What you say is true, but I'd add that Gendarms/Guardia Civil/Carabinieri etc.; tend to hang around carrying big guns, are responsible to the country as a whole (rather than the local community), are under the relevant defence ministry (while also reporting to the interior ministry).

In my experience they don't act at all like normal cops, and sometimes can be in conflict with them. The only interactions I ever hear of with citizens is if they beat the shit out of someone. You're not going to be going to them for a lost phone or a cat in a tree.

closewith|8 months ago

That is not universally true. A Gendarmerie is literally a military force with law enforcement duties and many are exactly that.

In the Netherlands, the Royal Marechaussee are literal soldiers who perform military police duties and also many civilian policing duties, but all of them are soldiers first.

aredox|8 months ago

Superficial argument. The "gendarmerie" is exclusively trained in law enforcement. The military aspect is only relative to organisational aspects.

jxjnskkzxxhx|8 months ago

In Portugal, the Guarda Civil are cops in rural areas. I have no special insight into their training or hierarchy, but I can tell you that in practice they interact with the population like cops, not like soldiers. E.g. you wouldn't report shoplifting to the army, but you can report to the Guarda Civil.

So I don't think your comment makes any sense, at least in Portugal.

tiagod|8 months ago

There is no "Guarda Civil" in Portugal. It's called Guarda Nacional Republicana (GNR).

AnimalMuppet|8 months ago

If the US has laws that forbid that, and other nations have laws that establish that, then the US military being used for police activities is threatening to democracy - or at least to the rule of law - in a way that it is not threatening in other countries.

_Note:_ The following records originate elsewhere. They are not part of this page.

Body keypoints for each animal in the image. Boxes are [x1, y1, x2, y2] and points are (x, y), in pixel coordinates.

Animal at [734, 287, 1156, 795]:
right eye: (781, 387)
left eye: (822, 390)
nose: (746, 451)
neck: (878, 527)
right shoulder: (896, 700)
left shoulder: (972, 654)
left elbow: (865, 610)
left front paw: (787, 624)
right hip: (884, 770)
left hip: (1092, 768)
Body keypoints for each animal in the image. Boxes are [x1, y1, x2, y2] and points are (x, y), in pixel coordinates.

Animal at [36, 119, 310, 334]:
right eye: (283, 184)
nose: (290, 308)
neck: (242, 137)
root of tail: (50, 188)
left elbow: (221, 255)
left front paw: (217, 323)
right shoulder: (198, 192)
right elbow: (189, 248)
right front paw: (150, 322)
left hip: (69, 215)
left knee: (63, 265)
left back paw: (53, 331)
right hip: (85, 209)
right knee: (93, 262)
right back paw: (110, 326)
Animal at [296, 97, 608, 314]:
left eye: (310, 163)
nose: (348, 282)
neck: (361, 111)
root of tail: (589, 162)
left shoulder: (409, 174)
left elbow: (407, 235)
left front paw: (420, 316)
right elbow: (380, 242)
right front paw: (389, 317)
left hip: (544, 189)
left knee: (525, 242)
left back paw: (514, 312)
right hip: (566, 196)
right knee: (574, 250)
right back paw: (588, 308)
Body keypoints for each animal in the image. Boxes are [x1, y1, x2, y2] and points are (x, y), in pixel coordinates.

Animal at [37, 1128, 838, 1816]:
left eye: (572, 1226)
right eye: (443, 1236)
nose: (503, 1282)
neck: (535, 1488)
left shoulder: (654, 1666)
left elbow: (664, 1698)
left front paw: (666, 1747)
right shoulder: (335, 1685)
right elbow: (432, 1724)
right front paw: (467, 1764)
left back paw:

Other countries can do that if they want. It may or may not be a threat to them. But in the US, it's absolutely a threat to democracy, because it's already the executive deploying the military against the law.

JumpCrisscross|8 months ago

> serious question: are Countries such as Italy, France etc not a democracy?

They are, but not in the the "framework of US constitutional democracy." A system for which we have more evidence of stability than either of Italy or France's modern republics. (Note, too, les gendarmes' heritage: imperial France. Also, gendarmes aren't usually deployed overseas. They are, in a sense, more similar to the FBI than the U.S. Marines.)

gabaix|8 months ago

I have always found confusing the existence of the gendarmes. They are indeed a vestigial force of the XIXth century, and should be transformed into a regular police force.

eldgfipo|8 months ago

As a French, I'd argue we're a flawed democracy. Shame on us when we compare ourselves to Scandinavian countries.

dontlaugh|8 months ago

Those are bad too. Anyone that grew up in a country with a gendarmerie knows they are the most violent, unpleasant and fascist (personally, not like "all cops are fascist") people you’ll ever meet.

hotmeals|8 months ago

Some of the cases you mention involve "military" police who are under the authority of the Ministry of the Interior, instead of the Ministry of Defense. Many also are not the only police force, in Chile the investigative duties fall to the non-military PDI.

IMO as Chilean, it's a pretty bad thing democratically, for both historical (dictatorship) and more recent reasons. Still, there is a clear difference between when the police with deep ties to the army enforce the law and when actual troops do it.

While copper Gutiérrez and grunt Herrera both technically have the rank of corporal, one mostly writes tickets, deals with noise complaints, and has riot training, while the other only knows how to march and shoot an assault rifle.

The actually important thing is that this is testing the waters. Trump will use the troops for flimsier and flimsier reasons.

NOTE: Chilean police are semi-routinely brutal; this is not an endorsement.